# Provided text:
───

Inside Scoop on Obamacare Exchanges

By Twila Brase, R.N., PHN President and Co-founder of CCHF Health Freedom eNews

Healthcare law could raise premiums 30% for some CaliforniansWill Obamacare Exchanges be ready?

We hope not. The headline from an Exchange industry news article says, “Will HHS Stall Start of Federal Exchanges?

Observers Say ‘Yes,’ ‘No,’ ‘Wait Till Oct. 1”.

There are 33 states that have refused to build (fund) a “state exchange,” forcing the feds to build a “federal exchange” for them. That said, every state exchange is a federal exchange under federal control.

Thanks to the financial support of our donors, I was able to attend the First National Health Insurance Exchange Summit via special Internet access, which took place last week in Washington, D.C. The presenters were health plan executives, single-payer advocates, businessmen and women, government officials and policy wonks.

I’m going to give you the inside scoop from the conference (Vol. 1).

The speakers’ concerns show why CCHF is focused on the necessary work of “putting a stick in the spokes” of any and all Exchanges — especially in Minnesota. We’ve been watching these state government bureaucrats work harder than most other states to make a functioning Minnesota Exchange. They may intend to become a model for the rest of the nation — a model that could become a NATIONAL Exchange if and when other state exchanges fail.

So, let’s start with some amusing comments from the conference.

Several speakers clearly had difficulty transitioning to the government’s new lingo meant to mislead the public about the government exchanges. The speakers often said “exchange” instead of “marketplace.” Here are a few of their comments:

“When I say Exchanges, I mean Marketplaces.” — Penny Thompson, Center for Medicaid and CHIP Services. (audience laughs)

“I have not even tried to make the switch to ‘marketplace.'” — Alan Weil, keynote speaker.

“For those of you who didn’t get the memo, it’s now called the Marketplace.” — Krista Dobrac, National Governors Association.

Now listen to their concerns about implementation.

The federal law requires Exchanges to be open for business on October 1, 2013. The operation of the Exchange is based on a functioning national IT superstructure that includes a “federal data services hub” (HUB), which connects to federal agencies and state agencies for the purpose of exchanging data and dollars nationwide. Eligibility for Exchange coverage and federal subsidies will be determined by a boatload of personal data. The feds say the HUB is almost done. Yet speakers have great concerns about Exchange readiness:

“States haven’t made a lot of progress yet in connecting to the data hub; systems don’t ‘talk’ to each other. Hope that systems will be in place perhaps by 2015.” — Susan Dentzer, RWJF

“Will they be ready? No one knows the answer to that. There’s a political and a technical consideration…If a state chooses not to cooperate, then it’s very difficult for the feds to put up a very successful, exchange in a state.” — Brett Graham, Leavitt Partners.

───

# Supplied data:
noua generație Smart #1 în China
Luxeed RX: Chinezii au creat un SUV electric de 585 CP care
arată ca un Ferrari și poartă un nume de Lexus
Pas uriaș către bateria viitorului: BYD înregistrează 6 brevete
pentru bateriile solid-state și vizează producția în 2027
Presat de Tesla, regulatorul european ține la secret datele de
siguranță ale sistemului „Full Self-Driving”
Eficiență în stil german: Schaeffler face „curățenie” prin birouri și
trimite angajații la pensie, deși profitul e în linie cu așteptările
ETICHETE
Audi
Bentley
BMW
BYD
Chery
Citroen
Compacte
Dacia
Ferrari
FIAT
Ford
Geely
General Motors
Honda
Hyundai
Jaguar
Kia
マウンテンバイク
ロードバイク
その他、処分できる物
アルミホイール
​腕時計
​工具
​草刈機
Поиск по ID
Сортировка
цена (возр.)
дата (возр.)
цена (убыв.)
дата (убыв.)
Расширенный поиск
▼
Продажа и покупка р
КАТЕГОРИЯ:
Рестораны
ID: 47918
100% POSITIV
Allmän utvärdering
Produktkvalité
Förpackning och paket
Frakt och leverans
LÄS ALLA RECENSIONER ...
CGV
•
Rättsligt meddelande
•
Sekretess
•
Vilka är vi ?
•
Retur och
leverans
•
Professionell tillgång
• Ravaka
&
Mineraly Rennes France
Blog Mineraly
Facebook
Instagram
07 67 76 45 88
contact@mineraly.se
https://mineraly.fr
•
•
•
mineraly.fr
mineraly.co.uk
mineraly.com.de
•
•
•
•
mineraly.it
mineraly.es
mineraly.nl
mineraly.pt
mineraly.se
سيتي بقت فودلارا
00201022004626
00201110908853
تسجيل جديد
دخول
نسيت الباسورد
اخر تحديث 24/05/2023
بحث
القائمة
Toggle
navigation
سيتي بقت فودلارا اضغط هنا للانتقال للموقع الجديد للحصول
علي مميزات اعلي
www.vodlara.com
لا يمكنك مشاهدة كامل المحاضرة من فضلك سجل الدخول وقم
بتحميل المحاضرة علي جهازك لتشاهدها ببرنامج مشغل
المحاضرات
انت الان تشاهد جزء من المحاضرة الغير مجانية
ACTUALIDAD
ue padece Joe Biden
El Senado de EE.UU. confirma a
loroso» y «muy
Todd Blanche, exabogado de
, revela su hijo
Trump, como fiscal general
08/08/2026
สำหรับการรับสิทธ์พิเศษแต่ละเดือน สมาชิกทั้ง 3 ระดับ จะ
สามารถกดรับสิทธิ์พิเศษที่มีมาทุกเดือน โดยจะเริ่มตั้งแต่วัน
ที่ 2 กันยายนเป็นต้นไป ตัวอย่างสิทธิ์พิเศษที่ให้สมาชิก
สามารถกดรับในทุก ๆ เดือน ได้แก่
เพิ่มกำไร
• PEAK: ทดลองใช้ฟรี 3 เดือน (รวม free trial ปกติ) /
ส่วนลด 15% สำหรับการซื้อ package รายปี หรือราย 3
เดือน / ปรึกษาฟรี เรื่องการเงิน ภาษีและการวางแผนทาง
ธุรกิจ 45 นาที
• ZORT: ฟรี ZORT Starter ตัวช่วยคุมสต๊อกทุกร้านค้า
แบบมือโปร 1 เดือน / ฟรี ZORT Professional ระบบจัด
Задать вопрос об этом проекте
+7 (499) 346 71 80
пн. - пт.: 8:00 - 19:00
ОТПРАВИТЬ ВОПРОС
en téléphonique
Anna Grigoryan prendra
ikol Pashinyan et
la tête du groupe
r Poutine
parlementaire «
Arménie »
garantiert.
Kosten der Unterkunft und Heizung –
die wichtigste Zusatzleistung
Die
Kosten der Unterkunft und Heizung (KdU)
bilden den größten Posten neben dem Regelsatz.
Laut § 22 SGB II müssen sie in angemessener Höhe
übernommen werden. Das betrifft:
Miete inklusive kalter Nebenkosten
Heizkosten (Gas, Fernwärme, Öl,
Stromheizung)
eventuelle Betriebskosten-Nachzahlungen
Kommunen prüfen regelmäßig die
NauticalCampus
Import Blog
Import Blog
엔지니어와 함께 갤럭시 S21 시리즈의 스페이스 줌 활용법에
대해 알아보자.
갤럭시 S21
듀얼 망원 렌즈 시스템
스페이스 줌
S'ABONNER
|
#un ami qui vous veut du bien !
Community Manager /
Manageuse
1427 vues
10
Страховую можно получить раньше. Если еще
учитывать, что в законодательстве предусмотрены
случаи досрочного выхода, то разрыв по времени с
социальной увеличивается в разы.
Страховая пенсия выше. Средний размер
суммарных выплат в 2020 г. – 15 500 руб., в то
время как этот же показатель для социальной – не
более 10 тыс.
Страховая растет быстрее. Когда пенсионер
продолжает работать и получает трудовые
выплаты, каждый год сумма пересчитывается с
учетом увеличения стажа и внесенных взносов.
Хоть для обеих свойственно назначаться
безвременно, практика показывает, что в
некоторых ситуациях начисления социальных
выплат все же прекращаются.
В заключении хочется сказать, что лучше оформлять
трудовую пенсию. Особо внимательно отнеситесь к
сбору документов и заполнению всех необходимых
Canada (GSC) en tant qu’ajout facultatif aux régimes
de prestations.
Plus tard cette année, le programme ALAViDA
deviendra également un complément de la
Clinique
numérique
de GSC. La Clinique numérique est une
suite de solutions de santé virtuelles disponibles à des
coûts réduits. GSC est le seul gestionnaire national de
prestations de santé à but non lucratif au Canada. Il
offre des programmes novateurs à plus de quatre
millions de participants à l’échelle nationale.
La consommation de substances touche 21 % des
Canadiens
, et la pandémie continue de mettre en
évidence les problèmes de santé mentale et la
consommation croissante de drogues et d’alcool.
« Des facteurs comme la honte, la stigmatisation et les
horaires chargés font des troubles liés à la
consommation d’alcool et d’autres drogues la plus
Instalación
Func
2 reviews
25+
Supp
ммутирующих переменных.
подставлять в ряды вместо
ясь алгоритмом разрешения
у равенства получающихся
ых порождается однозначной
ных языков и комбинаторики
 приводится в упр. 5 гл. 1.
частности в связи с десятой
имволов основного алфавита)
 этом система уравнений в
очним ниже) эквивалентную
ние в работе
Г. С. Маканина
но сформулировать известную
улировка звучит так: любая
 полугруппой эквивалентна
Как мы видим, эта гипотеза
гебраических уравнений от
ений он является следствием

───

# Work to complete:
• A. Could you print the article on Obamacare exchanges, starting at "Several speakers clearly" and ending at "National Governors Association."?
• B. What comes next in the article on Obamacare exchanges? Continue it from the end of its last sentence.

# Responses to the tasks:
• A.
Several speakers clearly had difficulty transitioning to the government’s new lingo meant to mislead the public about the government exchanges. The speakers often said “exchange” instead of “marketplace.” Here are a few of their comments:

“When I say Exchanges, I mean Marketplaces.” — Penny Thompson, Center for Medicaid and CHIP Services. (audience laughs)

“I have not even tried to make the switch to ‘marketplace.'” — Alan Weil, keynote speaker.

“For those of you who didn’t get the memo, it’s now called the Marketplace.” — Krista Dobrac, National Governors Association.

• B.
“It’s a three year implementation being done in 10 months. By its nature, it’s unrealistic.” — Keven Counihan, Access Health CT

“The truth is, it’s not going to be fully functioning on 10-1” — Christine Ferguson, RI (Exchange)

“And October 1 is very very soon.” — Cynthia Crose, Arkansas Insurance Dept.

“I don’t know what happens this fall if it’s not ready. — Sandy Praeger, NAIC

An illusion was also in play.

For example, Susan Dentzer, an executive from the Robert Wood Johnson Foundation (RWJF) said that only 9% of the American population is expected to enroll in Exchange coverage. She called it a “small part of the landscape.” However, the length of the conference — two and one-half days starting at 7:00 a.m. each morning with as many as five or six concurrant sessions taking place — says otherwise.

To underscore CCHF’s concern, one government officials said the objective is “the same streamlined process for every American no matter their income.” Every American.

The Exchanges are the centerpiece of Obama’s reform law.

U.S. Senator Max Baucus said they are the “most important” part of the ACA. The administration wants — and needs — many workers and young healthy Americans to enroll in Exchange coverage or the cost of covering people with pre-existing conditions will make Exchanges unsustainable. The Exchange is a national wealth redistribution system, shifting the costs from the unhealthy to the healthy. Vermont and Washington, D.C. are already planning to force everyone within their borders to buy federal Exchange coverage.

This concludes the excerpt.